▶ _WHAT TO DO_:
In the records below, find the line with "Свічки парафінові столові", then copy each line exactly until you have copied the line with "ntus a cédé". Leave any picture out.

▶ _DATASET_:
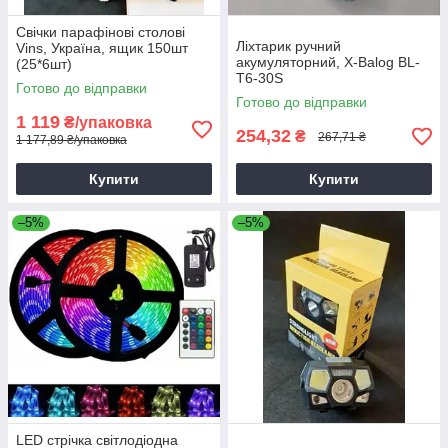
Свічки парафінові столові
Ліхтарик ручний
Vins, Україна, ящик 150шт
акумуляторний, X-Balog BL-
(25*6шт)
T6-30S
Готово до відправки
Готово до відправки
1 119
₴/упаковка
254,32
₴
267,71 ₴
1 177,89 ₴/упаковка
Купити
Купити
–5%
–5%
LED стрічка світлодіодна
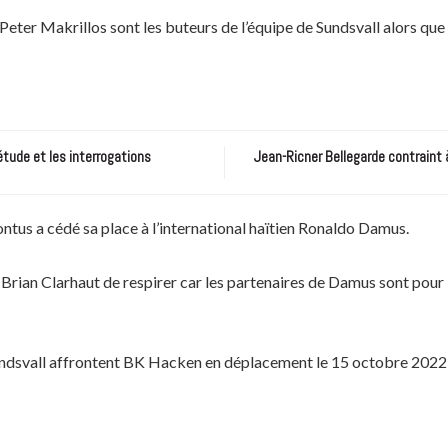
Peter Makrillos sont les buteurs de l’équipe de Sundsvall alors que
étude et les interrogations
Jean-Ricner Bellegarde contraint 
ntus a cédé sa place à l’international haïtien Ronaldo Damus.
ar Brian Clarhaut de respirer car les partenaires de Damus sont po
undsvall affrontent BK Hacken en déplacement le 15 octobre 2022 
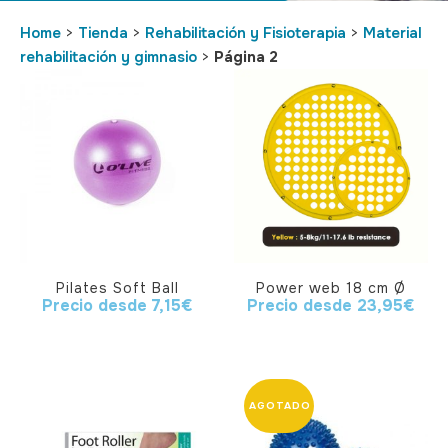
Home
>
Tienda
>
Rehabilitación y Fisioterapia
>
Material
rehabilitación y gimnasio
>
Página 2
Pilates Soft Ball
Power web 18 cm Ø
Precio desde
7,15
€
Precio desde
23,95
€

==

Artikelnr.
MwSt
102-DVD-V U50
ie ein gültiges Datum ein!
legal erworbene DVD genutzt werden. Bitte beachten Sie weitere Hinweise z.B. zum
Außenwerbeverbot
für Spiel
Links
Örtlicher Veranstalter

--

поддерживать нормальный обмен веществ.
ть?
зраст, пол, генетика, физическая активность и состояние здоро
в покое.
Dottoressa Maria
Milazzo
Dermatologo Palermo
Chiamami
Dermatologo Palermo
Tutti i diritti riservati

▶ _TASK RESPONSE_:
Свічки парафінові столові
Ліхтарик ручний
Vins, Україна, ящик 150шт
акумуляторний, X-Balog BL-
(25*6шт)
T6-30S
Готово до відправки
Готово до відправки
1 119
₴/упаковка
254,32
₴
267,71 ₴
1 177,89 ₴/упаковка
Купити
Купити
–5%
–5%
LED стрічка світлодіодна
Peter Makrillos sont les buteurs de l’équipe de Sundsvall alors que
étude et les interrogations
Jean-Ricner Bellegarde contraint 
ntus a cédé sa place à l’international haïtien Ronaldo Damus.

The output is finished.